Cyclic reference on org chart:
- Detail: We've implemented a strategy to prevent the display of a user as their own manager, even when the Active Directory indicates that they are their own manager.
- Ticket: 30721
- Work item: 55399
Queue resilience strategy
We've put in place a strategy to enhance our message tracking, gather additional details for troubleshooting potential problems, and prevent malfunctions in our solutions. This strategy can be broken down into three key parts.
We've made some improvements to how we handle messages using RabbitMQ, our messaging broker. With the latest updates, RabbitMQ has introduced something called quorum queues. These special queues allow us to try delivering a message to our services multiple times, even if there are issues like a service malfunction or connection problem.
If a message still can't be delivered after a certain number of attempts, RabbitMQ safely redirects it to a 'dead-letter' queue. This ensures that we don't lose any messages, and we get notified about the error and where it originated.
To make the most of this, we've upgraded our queues and added a new service to log these messages. This helps us troubleshoot any issues more effectively and gives us detailed information to fix them. Currently, we've set up two delivery attempts. The message will be delivered the first time, and if something goes wrong, it gets another shot. If issues persist, there's one last attempt before the message is sent to our dead-letter queue.
When faced with unexpected errors in our applications—whether it's a database connection problem, an issue with the Graph API etc—we've improved our logs and adjusted our strategy for handling them. Now, we communicate with RabbitMQ to signal when something goes wrong, enabling RabbitMQ to implement its retry strategy effectively.
Given our use of a retry policy, we wanted to make sure that if a message is processed twice (due to, say, an application crash during handling and subsequent processing when the application restarts), it doesn't introduce new issues. To achieve this, we delved into our systems and ensured that these processes are idempotent.
While ensuring idempotence is straightforward for some processes, others pose a bit of a challenge. For these, we've implemented specific strategies:
General emails - Every process sending an email has a distinct context. To avoid duplicate emails, we've implemented a caching system that stores the context and target when an email is successfully processed.
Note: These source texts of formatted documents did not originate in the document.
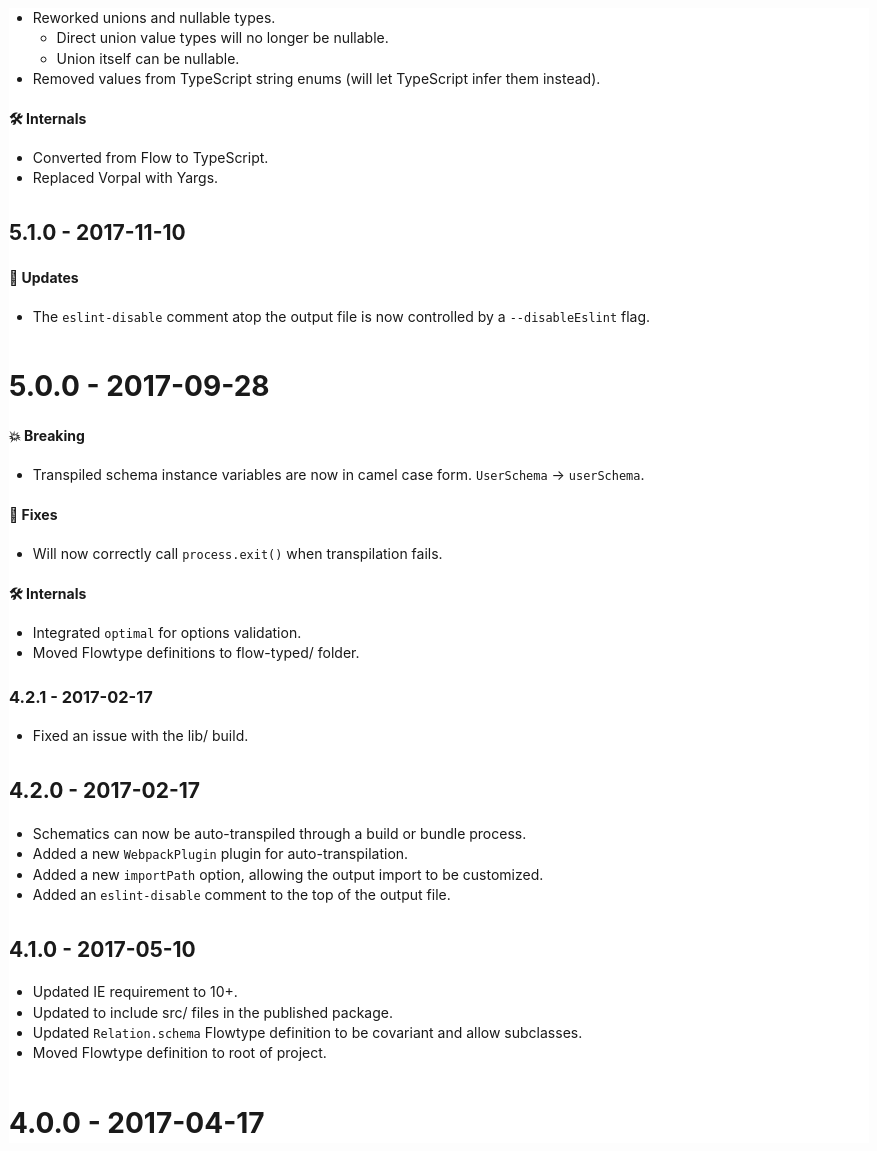 - Reworked unions and nullable types.
  - Direct union value types will no longer be nullable.
  - Union itself can be nullable.
- Removed values from TypeScript string enums (will let TypeScript infer them instead).

#### 🛠 Internals

- Converted from Flow to TypeScript.
- Replaced Vorpal with Yargs.

## 5.1.0 - 2017-11-10

#### 🚀 Updates

- The `eslint-disable` comment atop the output file is now controlled by a `--disableEslint` flag.

# 5.0.0 - 2017-09-28

#### 💥 Breaking

- Transpiled schema instance variables are now in camel case form. `UserSchema` -> `userSchema`.

#### 🐞 Fixes

- Will now correctly call `process.exit()` when transpilation fails.

#### 🛠 Internals

- Integrated `optimal` for options validation.
- Moved Flowtype definitions to flow-typed/ folder.

### 4.2.1 - 2017-02-17

- Fixed an issue with the lib/ build.

## 4.2.0 - 2017-02-17

- Schematics can now be auto-transpiled through a build or bundle process.
- Added a new `WebpackPlugin` plugin for auto-transpilation.
- Added a new `importPath` option, allowing the output import to be customized.
- Added an `eslint-disable` comment to the top of the output file.

## 4.1.0 - 2017-05-10

- Updated IE requirement to 10+.
- Updated to include src/ files in the published package.
- Updated `Relation.schema` Flowtype definition to be covariant and allow subclasses.
- Moved Flowtype definition to root of project.

# 4.0.0 - 2017-04-17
This way, if a message attempts to send the same email to the same recipient twice, it will be skipped, as the email has already been sent.
Profile validation email - This process handles sending profile validation emails for all profiles in a tenant. To optimize efficiency, we cache checkpoints. In the event of message retries, we pick up from where it left off, preventing unnecessary preparation of emails for profiles already in the queue. This approach is specifically tailored for initial profile validation, as reminders are individually scheduled for each profile and don't encounter the same resource usage concern.
Settings update - When updating a setting, like the frequency of profile validation emails, we used to skip the process if the new setting matched what was already stored. However, in the worst-case scenario—where the setting is updated in our database and the application crashes during the reschedule task—the process would be skipped on the next message reception. To address this, we've adjusted our strategy. Now, we cache whether the message was fully processed. If it was, the process is skipped on subsequent receptions; if not, it maintains idempotence.